Был и другой способ выбора голящего: какая-нибудь девчонка — лицо постороннее, неподкупное, брала в одну руку белое стеклышко, в другую черное и ставила условие: кто отгадает руку с белым стеклышком — отходит в сторону, кому не повезло — становись вдругорядь.

Случалось, в игре набиралось душ до двадцати, и к рукам, твердо и загадочно сжатым, подходили по многу раз. С ужасом наблюдаешь, бывало — все меньше и меньше народу остается в строю. И наконец к заветной цели тащились два последних, разбитых, полумертвых человека. Они пытались улыбаться, заискивающе глядели на «полномошного человека», чтоб выборная девчушка качнула рукой с белым стеклышком, моргнула бы глазом или хоть мизинцем шевельнула, делая намек…

Мучительно вспоминали двое последних, какую и когда досаду они сделали выборному, какой урон ей нанесли, дразнились, может, гостинцем обделили?.. Прошлая жизнь за эти несколько шагов к заветной цели промелькнет перед мысленным взором, и выйдет, что была твоя жизнь сплошной ошибкой, и мучительно больно сделается за бесцельно прожитые дни, за недостойные дела, и думаешь, что если повезет — дальше жизнь свою направишь ты по прямому и честному пути! И прежде чем отгадывать стеклышко, молитву самодельную сотворишь, так как все наговоры и заговоры из головы вылетают. «Боженька, помоги мне…» А кругом злорадствует и торопит публика, уже пережившая свои страхи и желающая получить за это награду.

И вот одному из двоих открылось черное стеклышко. Вопль радости и торжества издавал шедший в паре счастливец.
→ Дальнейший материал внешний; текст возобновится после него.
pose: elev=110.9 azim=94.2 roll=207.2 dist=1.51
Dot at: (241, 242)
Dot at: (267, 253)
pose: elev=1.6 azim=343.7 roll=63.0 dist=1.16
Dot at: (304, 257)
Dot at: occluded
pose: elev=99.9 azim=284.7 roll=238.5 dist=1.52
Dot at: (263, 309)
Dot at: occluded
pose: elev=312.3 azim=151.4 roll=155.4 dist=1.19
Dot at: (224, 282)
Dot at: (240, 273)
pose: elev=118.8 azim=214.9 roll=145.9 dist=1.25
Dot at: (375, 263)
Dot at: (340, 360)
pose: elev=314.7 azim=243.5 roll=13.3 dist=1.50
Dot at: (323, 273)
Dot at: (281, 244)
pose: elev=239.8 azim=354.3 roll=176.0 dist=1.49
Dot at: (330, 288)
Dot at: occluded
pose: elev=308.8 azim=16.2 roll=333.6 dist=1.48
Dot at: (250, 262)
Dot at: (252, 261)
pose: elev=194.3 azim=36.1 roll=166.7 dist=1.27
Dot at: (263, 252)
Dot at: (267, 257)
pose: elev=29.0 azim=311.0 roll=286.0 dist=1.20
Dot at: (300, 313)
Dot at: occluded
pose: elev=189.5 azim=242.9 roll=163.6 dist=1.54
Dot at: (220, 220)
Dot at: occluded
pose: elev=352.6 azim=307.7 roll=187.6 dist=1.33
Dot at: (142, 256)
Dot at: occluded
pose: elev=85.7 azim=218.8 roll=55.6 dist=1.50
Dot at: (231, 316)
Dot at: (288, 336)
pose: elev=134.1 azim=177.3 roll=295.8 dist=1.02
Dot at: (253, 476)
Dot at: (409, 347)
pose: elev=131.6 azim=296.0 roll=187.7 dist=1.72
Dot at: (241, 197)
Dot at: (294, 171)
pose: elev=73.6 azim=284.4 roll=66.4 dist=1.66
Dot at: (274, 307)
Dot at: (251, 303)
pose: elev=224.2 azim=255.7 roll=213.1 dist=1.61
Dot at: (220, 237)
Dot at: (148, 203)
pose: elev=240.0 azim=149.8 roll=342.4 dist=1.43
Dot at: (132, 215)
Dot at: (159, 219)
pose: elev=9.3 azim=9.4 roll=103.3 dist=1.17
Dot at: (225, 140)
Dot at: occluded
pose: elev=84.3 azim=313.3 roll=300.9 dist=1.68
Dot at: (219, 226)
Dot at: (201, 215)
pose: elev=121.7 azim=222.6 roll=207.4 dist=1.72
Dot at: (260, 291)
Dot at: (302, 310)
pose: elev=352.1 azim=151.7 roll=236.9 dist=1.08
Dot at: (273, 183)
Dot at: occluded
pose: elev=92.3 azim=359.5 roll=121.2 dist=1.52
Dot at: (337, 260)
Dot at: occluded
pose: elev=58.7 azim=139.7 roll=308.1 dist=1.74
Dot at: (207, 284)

Он пускался в пляс, кувыркался, ходил по траве на руках, дразнил голящего, и без того уж убитого судьбою.

Начиналась игра.

Каждый из тех, кто удачлив в жизни, кто открыл ладонь с белым стеклышком, брал колотушку и бил разок по колу, бил, плюнув перед этим на ладони и яростно ахнув. Кол подавался в землю иногда сразу на несколько вершков, иногда чуть-чуть — это от ударов твоих закадычных друзей, тайно тебе сочувствующих.

Кол почти весь в земле, но впереди самое главное и страшное — матка — забойщик. На роль эту выбирали, как правило, самого сильного, самого злого и ехидного человека, навроде моего мучителя Саньки.

Он наносил по колу столько ударов, сколько душ принимало участие в игре. Колотил неторопливо, с прибаутками: «Ах, мы колышек погладим, дураков землей накормим!..», «Коли, кол, дурака на три четвертака!», «Кол да матка — вся отгадка!», «Кол да свайка, возьми, дурак, отгадай-ка!..»

Игроки умные-разумные, дурак один, и все против него. Зажмурясь от потрясения, считал дурак удары и по их помягчелости разумел: кол уже вколочен в землю, но забойщик беспощадно лупит и лупит колотушкой, вгоняя дерево глубже и глубже в земные недра.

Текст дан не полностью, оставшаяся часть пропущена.